__WHAT YOU ARE ASKED TO DO__. The reply must consist of one number: how many lines of the data include the word "keycodes".
Top of TASK DATA
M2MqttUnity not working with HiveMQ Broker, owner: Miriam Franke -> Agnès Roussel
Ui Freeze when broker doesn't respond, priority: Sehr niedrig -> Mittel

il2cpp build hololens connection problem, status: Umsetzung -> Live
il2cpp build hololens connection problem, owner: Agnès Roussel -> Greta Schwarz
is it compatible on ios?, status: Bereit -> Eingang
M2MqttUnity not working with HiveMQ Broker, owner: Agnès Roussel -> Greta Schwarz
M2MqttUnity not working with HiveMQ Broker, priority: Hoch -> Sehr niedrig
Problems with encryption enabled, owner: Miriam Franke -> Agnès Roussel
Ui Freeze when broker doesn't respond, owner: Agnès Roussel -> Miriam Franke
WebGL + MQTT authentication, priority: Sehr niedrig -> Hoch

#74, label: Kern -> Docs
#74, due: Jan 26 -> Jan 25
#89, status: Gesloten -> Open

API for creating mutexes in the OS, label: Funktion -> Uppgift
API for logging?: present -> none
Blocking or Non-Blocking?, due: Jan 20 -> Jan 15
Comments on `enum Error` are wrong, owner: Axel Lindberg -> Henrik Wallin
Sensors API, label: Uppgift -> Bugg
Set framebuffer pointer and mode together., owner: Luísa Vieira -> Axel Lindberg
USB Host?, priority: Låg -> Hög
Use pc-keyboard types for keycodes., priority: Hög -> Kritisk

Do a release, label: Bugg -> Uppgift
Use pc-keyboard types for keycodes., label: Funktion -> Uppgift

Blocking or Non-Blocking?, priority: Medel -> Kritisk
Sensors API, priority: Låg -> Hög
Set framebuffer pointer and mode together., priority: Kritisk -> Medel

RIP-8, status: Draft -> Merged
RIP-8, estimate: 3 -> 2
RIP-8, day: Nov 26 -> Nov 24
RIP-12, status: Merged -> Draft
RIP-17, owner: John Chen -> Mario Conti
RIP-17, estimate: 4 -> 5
Bottom of TASK DATA
__SOLUTION FOR THIS EXERCISE__. 2